Vor dem Landgericht Berlin, wo der Prozess im großen Saal stattgefunden hatte, protestierte am Mittag die Initiative Bankenskandal. Ihr Initiator Peter Grottian, der als Politologe an der Freien Universität lehrt und forscht, hat jahrelang den außerparlamentarischen Protest gegen den Bankenskandal organisiert. „Letztendlich ist das ein Freispruch, den man bloß nicht so nennen wollte.“ Das Urteil zeige, dass das „Tollhaus von Verfehlungen dieser Manager und Politiker wirklich groß ist – aber die rechtlichen Sanktionsmöglichkeiten sich in engen Grenzen bewegen“. Die Staatsanwaltschaft hatte für Landowsky drei Jahre Haft gefordert. Er kündigte bereits an, Revision einzulegen. Während des Prozesses hatte er der Staatsanwaltschaft immer wieder „politische Motive“ unterstellt.

Die Folgen für das hochverschuldete Land Berlin aus dem Bankenskandal sind beträchtlich. Die Senatsverwaltung schätzt die Kosten, die der Hauptstadt durch die Affäre insgesamt entstehen, auf bis zu neun Milliarden Euro. Bisher habe man 2,2 Milliarden Euro aus dem Haushalt in die Landesbank geschossen, so ein Sprecher gestern. Allein dafür ergibt sich eine jährliche Zinsbelastung von rund 80 Millionen Euro im Jahr. Zum Vergleich: Berlin gibt nur halb so viel jährlich für die Sanierung maroder Schulen und Sportstätten aus.

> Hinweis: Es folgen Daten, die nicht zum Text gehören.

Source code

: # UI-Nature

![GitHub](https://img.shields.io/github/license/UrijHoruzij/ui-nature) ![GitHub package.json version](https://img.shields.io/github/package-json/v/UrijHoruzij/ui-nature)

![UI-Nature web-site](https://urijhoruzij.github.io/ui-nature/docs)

Auch der Verkauf der Berliner Sparkasse ist eine Folge des Bankenskandals. Erstmals in der Geschichte könnte eine Privatbank ein solch öffentlich-rechtliches Geldinstitut erwerben, derzeit läuft das Bieterverfahren. Die EU hatte die Privatisierung zur Auflage gemacht, nachdem das Land eine milliardenschwere Risikoabsicherung für die gefährdete Bank beschlossen hatte. Schon im Herbst will die rot-rote Landesregierung den heftig umstrittenen Verkauf über die Bühne bringen. Das Wirken von Landowsky und Co. wird die Hauptstadt also noch lange beschäftigen. Er selbst sieht sich übrigens als Ehrenmann – er kämpfe um seine Ehre, hatte er in seinem Schlusswort betont.